Medications for High-Functioning Depression
Antidepressant medications may be used to treat patients with PDD but are most often used in combination with therapy for the best results. There are different classes of antidepressants and different drugs within those classes. Most take several weeks to show signs of working and not every medication works for every patient.
But sticking with it can have great benefits. Many people find relief from depression symptoms when they find the right medication that has the greatest impact with the fewest side effects. It is important to follow a doctor’s instructions with antidepressants and to never stop using them without guidance. Abrupt cessation can cause serious harm.
Lifestyle Changes and Self-Care
Also important in treating and managing PDD is positive self-care, which often involves making lifestyle changes. Part of good self-care is using strategies learned in therapy, like stress management, relaxation techniques, mindfulness, and other tools to be aware of and recognize negative thoughts and warning signs of a depressive episode. It can also mean continuing to engage in alternative activities and therapies utilized in treatment, like acupuncture, yoga, or meditation.
After going through residential treatment, patients with PDD must return home and when doing so may find it all too easy to slip back into old habits. Making new, positive lifestyle changes is important for managing depression over the long-term: get regular exercise, eat a balanced diet, get enough sleep, avoid drugs and alcohol, and make time for socializing with friends and family. Support groups and occasional or regular outpatient therapy sessions can also be useful in managing PDD after intensive treatment.

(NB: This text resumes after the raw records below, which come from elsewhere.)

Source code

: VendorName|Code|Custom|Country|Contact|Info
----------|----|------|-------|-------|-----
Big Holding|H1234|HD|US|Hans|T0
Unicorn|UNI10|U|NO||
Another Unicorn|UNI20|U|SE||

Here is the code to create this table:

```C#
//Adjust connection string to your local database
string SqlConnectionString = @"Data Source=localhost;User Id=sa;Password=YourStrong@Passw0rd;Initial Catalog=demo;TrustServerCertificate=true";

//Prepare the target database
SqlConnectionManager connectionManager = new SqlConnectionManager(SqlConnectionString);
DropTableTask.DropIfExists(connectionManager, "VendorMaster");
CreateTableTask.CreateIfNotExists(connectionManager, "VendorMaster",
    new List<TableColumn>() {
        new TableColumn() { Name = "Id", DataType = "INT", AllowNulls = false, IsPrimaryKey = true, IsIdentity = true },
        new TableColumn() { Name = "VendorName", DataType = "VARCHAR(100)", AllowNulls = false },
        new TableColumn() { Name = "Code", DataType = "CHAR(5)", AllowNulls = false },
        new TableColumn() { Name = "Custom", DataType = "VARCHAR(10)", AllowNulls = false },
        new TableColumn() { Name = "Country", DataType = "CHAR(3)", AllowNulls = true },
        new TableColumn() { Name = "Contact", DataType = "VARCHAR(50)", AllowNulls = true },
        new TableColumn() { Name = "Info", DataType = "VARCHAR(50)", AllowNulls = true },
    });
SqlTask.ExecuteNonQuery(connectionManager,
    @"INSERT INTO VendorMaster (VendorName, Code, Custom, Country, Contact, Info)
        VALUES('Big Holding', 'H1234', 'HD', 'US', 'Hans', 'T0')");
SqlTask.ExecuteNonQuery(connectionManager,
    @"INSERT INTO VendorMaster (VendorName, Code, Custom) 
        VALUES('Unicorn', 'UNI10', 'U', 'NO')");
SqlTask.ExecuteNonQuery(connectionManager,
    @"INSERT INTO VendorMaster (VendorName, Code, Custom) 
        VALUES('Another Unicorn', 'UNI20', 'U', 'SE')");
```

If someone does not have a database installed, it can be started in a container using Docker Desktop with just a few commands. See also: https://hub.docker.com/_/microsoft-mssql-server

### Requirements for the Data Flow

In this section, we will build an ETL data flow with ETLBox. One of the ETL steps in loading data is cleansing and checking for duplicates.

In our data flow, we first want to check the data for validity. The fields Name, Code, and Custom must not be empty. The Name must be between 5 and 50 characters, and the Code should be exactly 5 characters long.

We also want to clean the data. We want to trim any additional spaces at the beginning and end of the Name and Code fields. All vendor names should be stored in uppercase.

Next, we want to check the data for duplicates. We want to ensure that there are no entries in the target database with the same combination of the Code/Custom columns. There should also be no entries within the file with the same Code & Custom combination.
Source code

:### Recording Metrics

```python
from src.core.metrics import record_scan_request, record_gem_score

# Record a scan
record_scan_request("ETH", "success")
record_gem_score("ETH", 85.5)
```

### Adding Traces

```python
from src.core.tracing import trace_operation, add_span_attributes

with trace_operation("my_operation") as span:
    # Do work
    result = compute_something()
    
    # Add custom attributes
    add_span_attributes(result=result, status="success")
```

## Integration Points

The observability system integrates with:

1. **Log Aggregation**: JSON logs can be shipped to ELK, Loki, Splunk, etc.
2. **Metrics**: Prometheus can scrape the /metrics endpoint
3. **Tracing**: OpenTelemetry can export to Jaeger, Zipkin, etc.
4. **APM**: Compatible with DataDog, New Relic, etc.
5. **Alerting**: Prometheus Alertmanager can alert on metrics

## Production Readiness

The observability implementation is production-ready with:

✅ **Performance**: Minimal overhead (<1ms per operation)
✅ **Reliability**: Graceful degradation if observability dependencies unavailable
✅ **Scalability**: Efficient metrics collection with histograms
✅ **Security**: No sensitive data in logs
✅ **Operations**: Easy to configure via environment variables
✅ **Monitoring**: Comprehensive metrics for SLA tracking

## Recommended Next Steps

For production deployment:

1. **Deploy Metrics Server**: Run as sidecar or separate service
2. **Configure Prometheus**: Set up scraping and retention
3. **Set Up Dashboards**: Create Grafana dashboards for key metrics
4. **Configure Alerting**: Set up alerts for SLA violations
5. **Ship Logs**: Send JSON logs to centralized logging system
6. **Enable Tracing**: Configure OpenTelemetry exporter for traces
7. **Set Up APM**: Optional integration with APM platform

Living with high-functioning depression is challenging because, although it allows an individual to function, it causes low mood, hopelessness, and other symptoms that impair quality of life. The good news for anyone struggling with PDD is that treatment is available and it is effective. With either outpatient care or residential treatment, a person with PDD can take advantage of therapy, medications, and lifestyle changes to overcome depressive symptoms and to be able to enjoy life again.